Der Klimawandel schreitet schneller voran, als man vor einigen Jahren vielleicht noch dachte. Ist Ihre Arbeit ein Wettlauf gegen die Zeit?
Es ist dringlich. Gleichzeitig ist mein persönlicher Zugang, dass es nichts nützt, sich immer wieder vom Aspekt der Dringlichkeit frustrieren zu lassen. Denn die Transformation zur Klimaneutralität ist nur möglich, wenn die Maßnahmen sinnvoll und zielführend sind – sonst kommt es zu Backlashes. Wir haben genau das in Frankreich gesehen, wo sich an einer Ökosteuer Demonstrationen entzündet haben, weil deren Umsetzung als zutiefst ungerecht wahrgenommen wurde. Schlecht gemachte Maßnahmen, die im Sinne des Klimas vielleicht mal gut gemeint waren, können sich schnell ins Gegenteil verkehren und dann gesellschaftliche Dynamiken auslösen, die einen schnelleren Klimaschutz verhindern.

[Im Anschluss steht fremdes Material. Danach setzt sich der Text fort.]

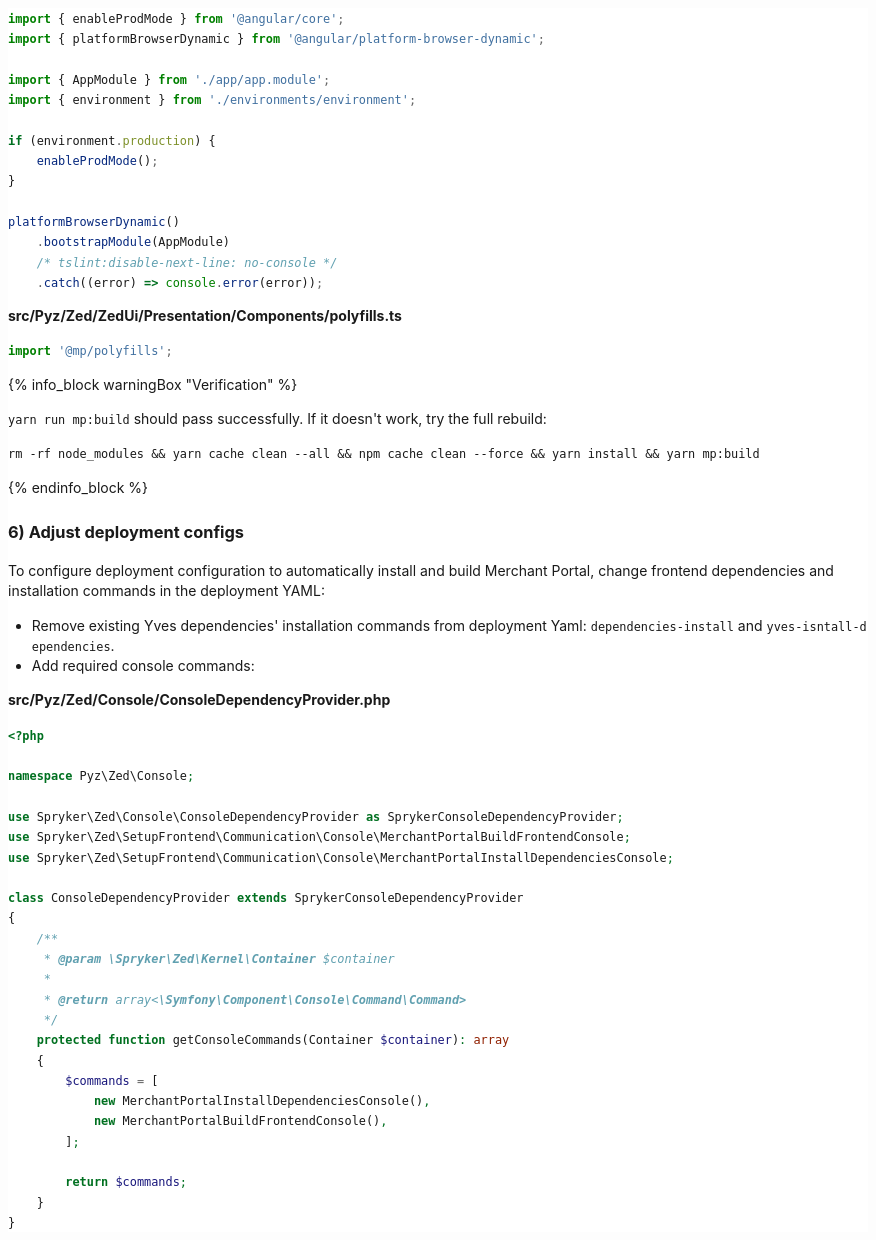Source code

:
 ```ts
import { enableProdMode } from '@angular/core';
import { platformBrowserDynamic } from '@angular/platform-browser-dynamic';

import { AppModule } from './app/app.module';
import { environment } from './environments/environment';

if (environment.production) {
    enableProdMode();
}

platformBrowserDynamic()
    .bootstrapModule(AppModule)
    /* tslint:disable-next-line: no-console */
    .catch((error) => console.error(error));
```

**src/Pyz/Zed/ZedUi/Presentation/Components/polyfills.ts**

```ts
import '@mp/polyfills';
```

{% info_block warningBox "Verification" %}

`yarn run mp:build` should pass successfully. If it doesn't work, try the full rebuild:

`rm -rf node_modules && yarn cache clean --all && npm cache clean --force && yarn install && yarn mp:build`

{% endinfo_block %}

### 6) Adjust deployment configs

To configure deployment configuration to automatically install and build Merchant Portal, change frontend dependencies and installation commands in the deployment YAML:

- Remove existing Yves dependencies' installation commands from deployment Yaml: `dependencies-install` and `yves-isntall-dependencies`.
- Add required console commands:

**src/Pyz/Zed/Console/ConsoleDependencyProvider.php**

```php
<?php

namespace Pyz\Zed\Console;

use Spryker\Zed\Console\ConsoleDependencyProvider as SprykerConsoleDependencyProvider;
use Spryker\Zed\SetupFrontend\Communication\Console\MerchantPortalBuildFrontendConsole;
use Spryker\Zed\SetupFrontend\Communication\Console\MerchantPortalInstallDependenciesConsole;

class ConsoleDependencyProvider extends SprykerConsoleDependencyProvider
{
    /**
     * @param \Spryker\Zed\Kernel\Container $container
     *
     * @return array<\Symfony\Component\Console\Command\Command>
     */
    protected function getConsoleCommands(Container $container): array
    {
        $commands = [
            new MerchantPortalInstallDependenciesConsole(),
            new MerchantPortalBuildFrontendConsole(),
        ];

        return $commands;
    }
}
```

Wie würden Sie in diesem Zusammenhang die Aktionen der „Letzten Generation“ bewerten?
Die Situation ist zu frisch, uns liegen noch keine belastbaren Daten zur „Letzten Generation“ vor. In geschichtlicher Hinsicht ist es aber so, dass soziale Bewegungen oftmals sogenannte radikale Flanken entwickeln. Das war so bei der afroamerikanischen Bürgerrechtsbewegung der Black Panthers, bei der britischen Frauenwahlrechtsbewegung und auch bei der deutschen Anti-Atomkraft-Bewegung. Eine Hypothese, die in diesem Zusammenhang häufig hervorgebracht wird, ist die, dass radikale Flanken dazu dienen können, den moderaten Teil einer solchen Bewegung als gesellschaftsfähig erscheinen zu lassen. Die Leute könnten also sagen: „Die Chaot*innen von der ‚Letzten Generation‘ finden wir nicht gut, aber die ‚Fridays for Futures‘ sind sehr vernünftig.“ Klar ist, dass die „Letzte Generation“ den Blick auf ein wichtiges Thema lenkt – und diese Aufmerksamkeit ist wichtig. Ob ihre Taktiken langfristig Erfolg haben werden, darüber kann ich mir bislang kein Urteil erlauben.
Sie haben sich Ihr Studium in Paris als Barpianist querfinanziert. Ist für Sie Musik ein guter Ausgleich zum mitunter belastenden Thema Klimaschutz?
Die Musik, auch als Sänger und Instrumentalist in einer Band, ist für mich inzwischen Teil meiner Identität geworden. Sie bietet mir bei den manchmal in der Tat deprimierenden beruflichen Fragen einen anderen Zugang zu Emotionen und zur Gesellschaft. Und verschafft mir nicht zuletzt Momente, in denen ich die politischen und ökologischen Fragen für einen Augenblick beiseitelassen kann.
Gesellschaftliche Dynamiken der Klimawende
Die gesellschaftlichen Dynamiken, die die Dekarbonisierung hemmen und antreiben, werden politisch nicht hinreichend adressiert, aber auch wissenschaftlich nicht systematisch erfasst. Die Stiftung Mercator hat deshalb eine Stiftungsprofessur zu Klima und Gesellschaft an Stefan C. Aykut vergeben. Der Soziologe etabliert damit ein neues Forschungsfeld an der Fakultät für Wirtschafts- und Sozialwissenschaften, das die Universität Hamburg auch nach Ablauf der fünfjährigen Förderungsperiode durch die Stiftung Mercator weiterführen wird.